- Regentog Location within Iran
- Coordinates: 27°18′09″N 61°19′48″E﻿ / ﻿27.30250°N 61.33000°E
- Country: Iran
- Province: Sistan and Baluchestan
- County: Mehrestan
- District: Birk
- Rural District: Birk

Population (2016)
- • Total: 348
- Time zone: UTC+3:30 (IRST)

= Regentog =

Village in Sistan and Baluchestan province, Iran

Regentog (رگنتگ) (Note: Also known as Ragantak, Regen Tok, and Regentok) is a village in, and the capital of, Birk Rural District of Birk District, Mehrestan County, (Note: Formerly Zaboli County) Sistan and Baluchestan province, Iran. The previous capital of the rural district was the village of Chahuk.

==Demographics==
===Population===
At the time of the 2006 National Census, the village's population was 470 in 101 households, when it was in the former Zaboli District of Saravan County.
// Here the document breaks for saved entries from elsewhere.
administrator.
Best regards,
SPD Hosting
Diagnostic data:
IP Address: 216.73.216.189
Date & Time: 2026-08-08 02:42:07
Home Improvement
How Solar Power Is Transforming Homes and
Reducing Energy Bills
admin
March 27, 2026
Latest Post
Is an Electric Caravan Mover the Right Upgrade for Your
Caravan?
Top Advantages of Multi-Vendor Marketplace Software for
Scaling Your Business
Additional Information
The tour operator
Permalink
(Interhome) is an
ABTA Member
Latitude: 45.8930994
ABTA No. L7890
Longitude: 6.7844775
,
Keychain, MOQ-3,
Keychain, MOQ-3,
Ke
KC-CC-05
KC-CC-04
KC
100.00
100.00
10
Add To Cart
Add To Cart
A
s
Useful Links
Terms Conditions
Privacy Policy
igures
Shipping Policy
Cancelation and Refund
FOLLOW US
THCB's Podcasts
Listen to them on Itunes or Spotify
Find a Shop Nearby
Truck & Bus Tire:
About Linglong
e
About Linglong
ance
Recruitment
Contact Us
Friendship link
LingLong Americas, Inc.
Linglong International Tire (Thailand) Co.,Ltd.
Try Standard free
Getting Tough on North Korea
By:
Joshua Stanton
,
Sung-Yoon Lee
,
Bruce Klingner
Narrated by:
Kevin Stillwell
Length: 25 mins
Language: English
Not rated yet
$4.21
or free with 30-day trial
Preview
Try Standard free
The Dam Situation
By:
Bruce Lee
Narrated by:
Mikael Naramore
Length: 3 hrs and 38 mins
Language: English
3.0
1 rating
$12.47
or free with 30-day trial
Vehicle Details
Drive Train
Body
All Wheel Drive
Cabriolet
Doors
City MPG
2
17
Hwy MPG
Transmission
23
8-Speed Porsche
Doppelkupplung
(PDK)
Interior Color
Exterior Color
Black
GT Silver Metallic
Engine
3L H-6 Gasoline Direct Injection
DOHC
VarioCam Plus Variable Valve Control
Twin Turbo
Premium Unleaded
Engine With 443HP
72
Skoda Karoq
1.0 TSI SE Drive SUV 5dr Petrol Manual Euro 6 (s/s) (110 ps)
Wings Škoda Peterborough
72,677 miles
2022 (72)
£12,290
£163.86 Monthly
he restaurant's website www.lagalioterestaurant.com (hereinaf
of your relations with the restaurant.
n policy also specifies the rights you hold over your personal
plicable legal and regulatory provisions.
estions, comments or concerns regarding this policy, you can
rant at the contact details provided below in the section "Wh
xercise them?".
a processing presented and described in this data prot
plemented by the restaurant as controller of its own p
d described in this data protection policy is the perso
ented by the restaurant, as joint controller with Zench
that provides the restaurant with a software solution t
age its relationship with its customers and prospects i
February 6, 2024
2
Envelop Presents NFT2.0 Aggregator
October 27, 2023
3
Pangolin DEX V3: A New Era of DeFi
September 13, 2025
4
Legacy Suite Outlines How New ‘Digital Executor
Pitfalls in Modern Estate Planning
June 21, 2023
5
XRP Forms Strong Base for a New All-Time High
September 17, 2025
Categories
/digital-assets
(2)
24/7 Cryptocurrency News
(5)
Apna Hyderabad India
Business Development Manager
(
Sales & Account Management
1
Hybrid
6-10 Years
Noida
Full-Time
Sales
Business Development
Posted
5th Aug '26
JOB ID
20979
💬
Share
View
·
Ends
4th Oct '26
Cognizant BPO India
The following census in 2011 counted 492 people in 117 households, by which time the district had been separated from the county in the establishment of Zaboli County. (Note: Renamed Mehrestan County) The rural district was transferred to the new Central District. The 2016 census measured the population of the village as 348 people in 86 households.

After the census, the rural district was separated from the district in the formation of Birk District.